Computer specialist Lenovo made a similar move in early September when it announced that it would reach net zero emissions by 2050.

TV channel ITV has also recently committed to net-zero by 2030, and coffee company Nespresso is aiming for carbon neutrality by 2022. 

Adopting new HVAC approaches can help to reach sustainable goals.

James Smurthwaite James Smurthwaite Business Development Manager

Sustainable goals

The challenge for large corporations is to reduce carbon across a broad range of operations - including their buildings.

From offices to manufacturing sites, to laboratories – each will have their energy performance profiles and requirements for services such as heating and cooling. 

Building services have a significant impact on the energy use and related carbon footprint of any business.

Adopting new approaches to meeting requirements for heating, cooling and ventilation can help to reach sustainable goals.

It can also enhance system performance and make for a healthier indoor climate for occupants.

Going Hybrid

Mitsubishi Electric has spent some years exploring new approaches to delivering HVAC into buildings. Our philosophy has been to build on familiar and reliable technologies, but adding aspects of design and performance that create benefits in the short- and long-term.

For example, the Mitsubishi Electric Hybrid VRF (H-VRF) system builds on the familiar VRF approach to delivering simultaneous heating and cooling into a building.

However, the 'Hybrid' element is what makes the system different.

An external Hybrid Branch Controller (HBC) contains the R32 refrigerant for the system, but heating and cooling are delivered to interior fan coil units using water as the medium.

The result is a system designed, and operated, just like a VRF system, but which uses a fraction of the refrigerant.

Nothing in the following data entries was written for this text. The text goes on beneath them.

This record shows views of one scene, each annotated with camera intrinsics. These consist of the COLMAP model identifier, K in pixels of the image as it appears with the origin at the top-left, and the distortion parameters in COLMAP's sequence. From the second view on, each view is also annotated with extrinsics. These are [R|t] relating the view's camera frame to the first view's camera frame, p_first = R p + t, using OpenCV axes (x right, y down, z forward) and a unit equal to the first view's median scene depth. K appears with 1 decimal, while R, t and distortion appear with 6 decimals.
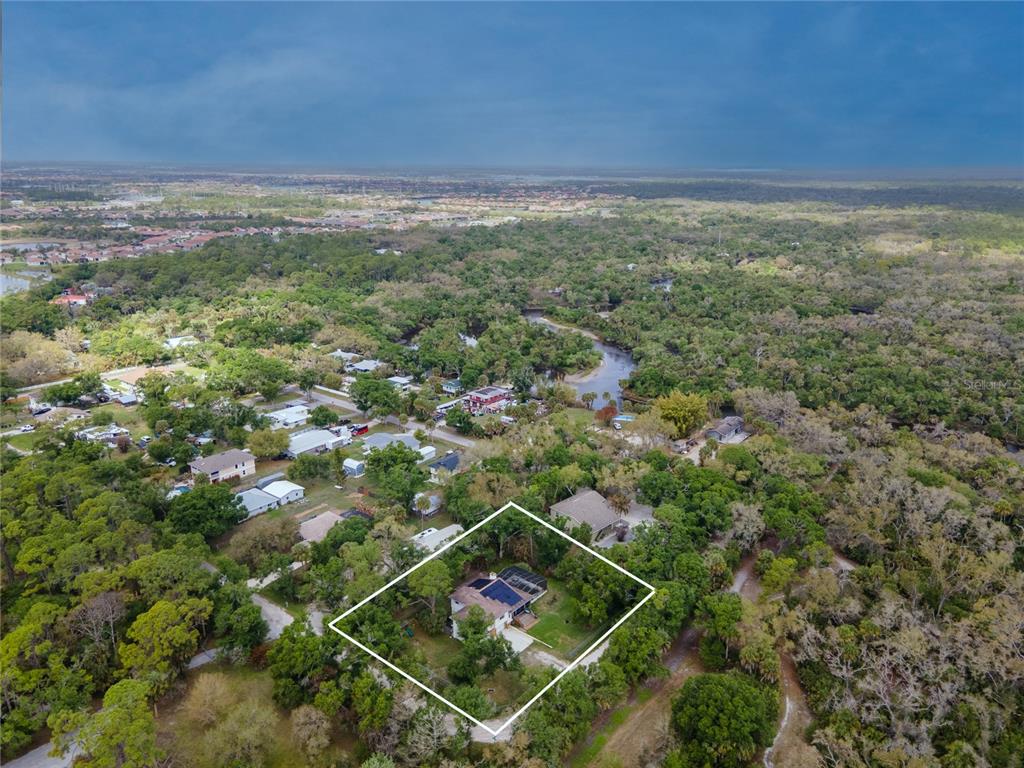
lens RADIAL K [[731.6, 0, 512.0], [0, 731.6, 384.0], [0, 0, 1]] dist [0.057437, 0.000530]
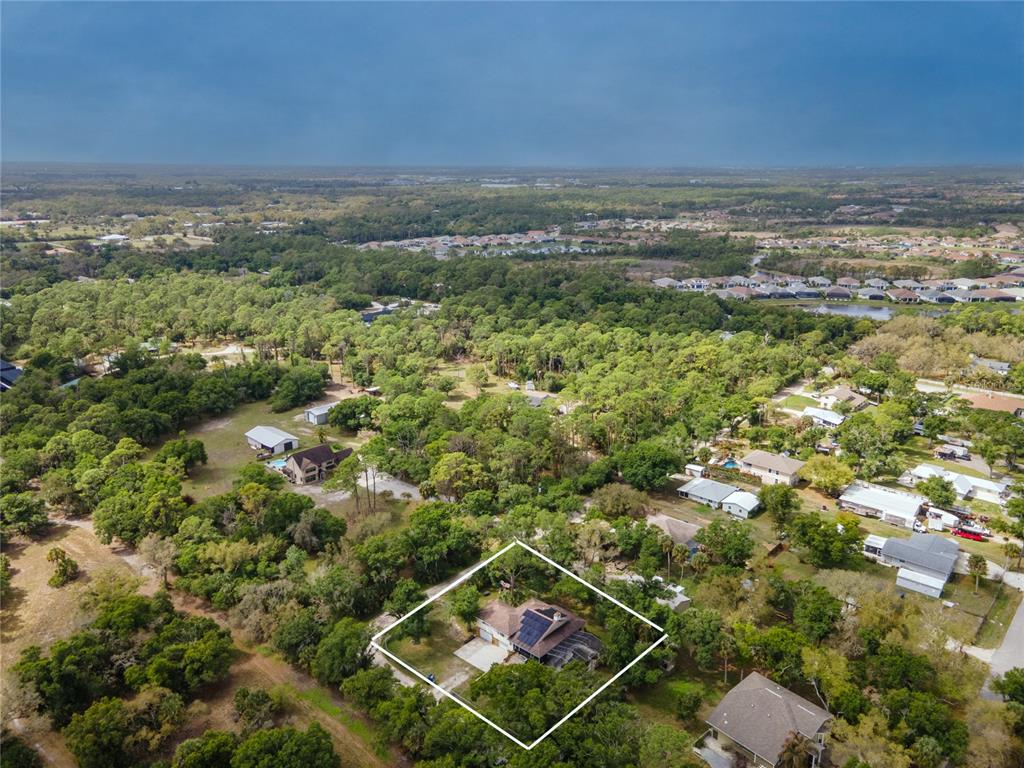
lens RADIAL K [[731.6, 0, 512.0], [0, 731.6, 384.0], [0, 0, 1]] dist [0.057437, 0.000530]
pose [[-0.049920, 0.280488, -0.958558, 0.454661], [-0.288767, 0.914711, 0.282696, -0.142126], [0.956097, 0.290912, 0.035334, 0.485212]]
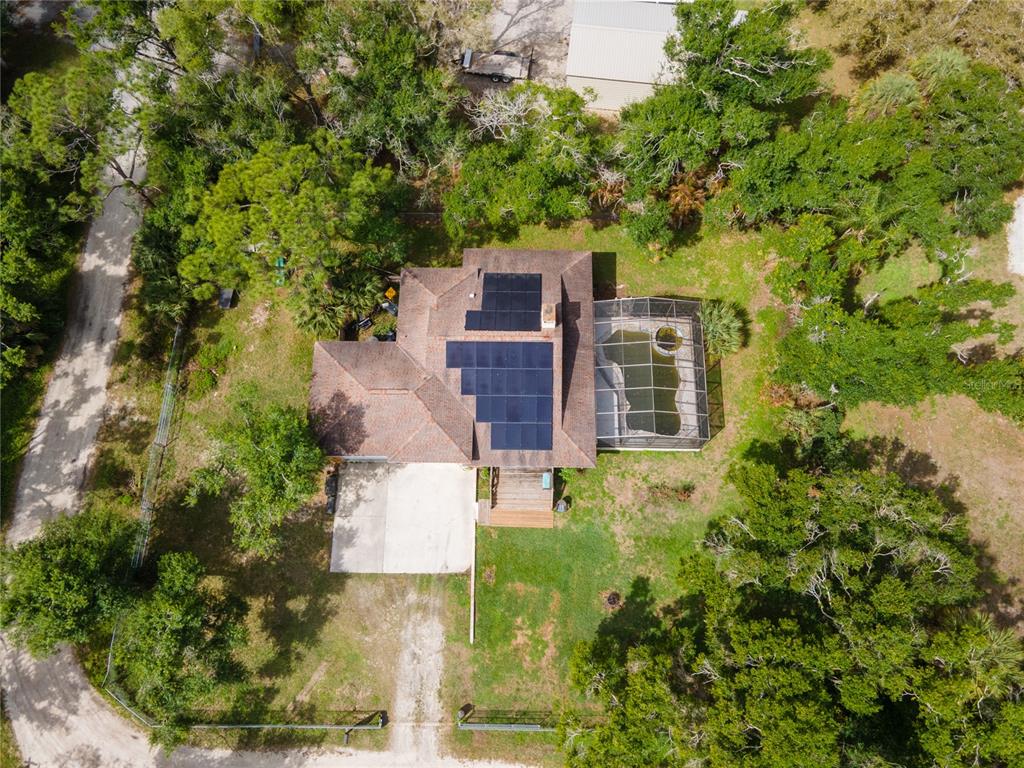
lens RADIAL K [[731.6, 0, 512.0], [0, 731.6, 384.0], [0, 0, 1]] dist [0.057437, 0.000530]
pose [[0.604659, 0.750975, -0.265374, 0.043869], [-0.211285, 0.472479, 0.855641, 0.016164], [0.767949, -0.461301, 0.444359, 0.495207]]
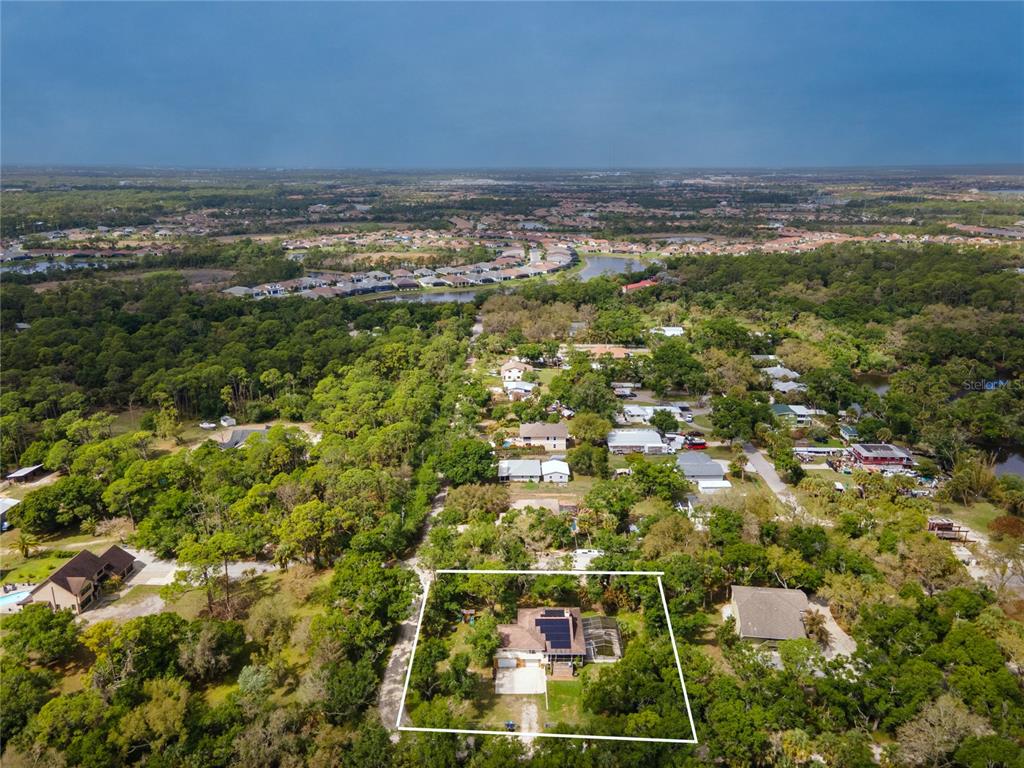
lens RADIAL K [[731.6, 0, 512.0], [0, 731.6, 384.0], [0, 0, 1]] dist [0.057437, 0.000530]
pose [[0.609534, 0.218155, -0.762153, 0.342049], [-0.218233, 0.970421, 0.103237, -0.058162], [0.762130, 0.103401, 0.639113, 0.191464]]
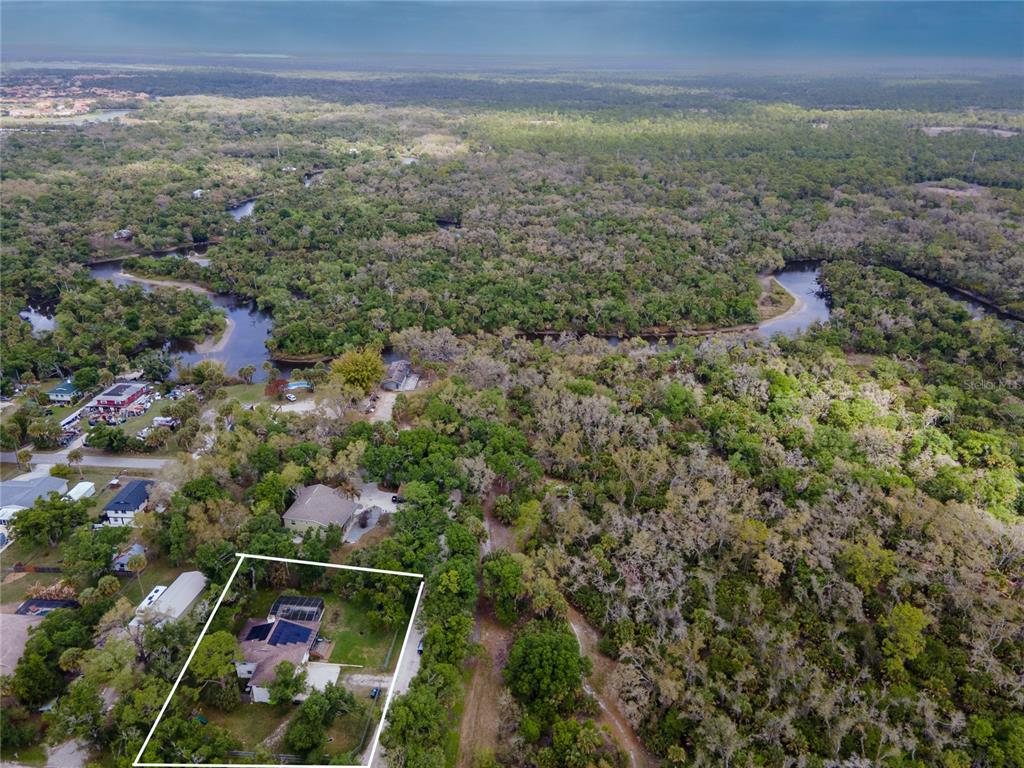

What's more, since there is no R32 refrigerant in an occupied space, there is no requirement for leak detection – saving installation time and costs.

Heat recovery chillers

Chillers are another well-known element of the HVAC system in buildings. Mitsubishi Electric’s Integra chiller offers this familiar technology that also includes heat recovery within the chiller itself – making it a great option where space is at a premium.

While heat recovery isn't a new idea, its application in a simultaneous heating and cooling chiller is a fresh take on saving energy and reducing the carbon footprint.

It works well in offices where heating and cooling may be required in different parts of the building; or mixed-used developments of offices and apartment dwellings. The heat extracted can also be used to supplement hot water, reducing the load on boilers.

Cutting fossil fuel use

Many businesses are looking to reduce their reliance on fossil fuels, and adopting an electric approach to heating using heat pumps is one way to do this.

Heat pumps are excellent for delivering low carbon, high-efficiency, low-temperature heating. However, they have usually required additional use of boilers for the production of hot water.

With this in mind, Mitsubishi Electric has recently launched its Ecodan QAHV heat pump.

The QAHV produces hot water from 55oC to 90oC. Not only does it offer high-efficiency heating, but the QAHV also removes the need for boilers to boost hot water production – saving capital expenditure and long-term energy costs.  

Here to help

The development of new technologies in HVAC is keeping pace with the demand from clients for new approaches to familiar challenges.

Spaces need to be cooled, ventilated and heated. Hot water is required.

We can meet these needs in new ways with no compromise on performance or delivery – supporting clients and their sustainable goals.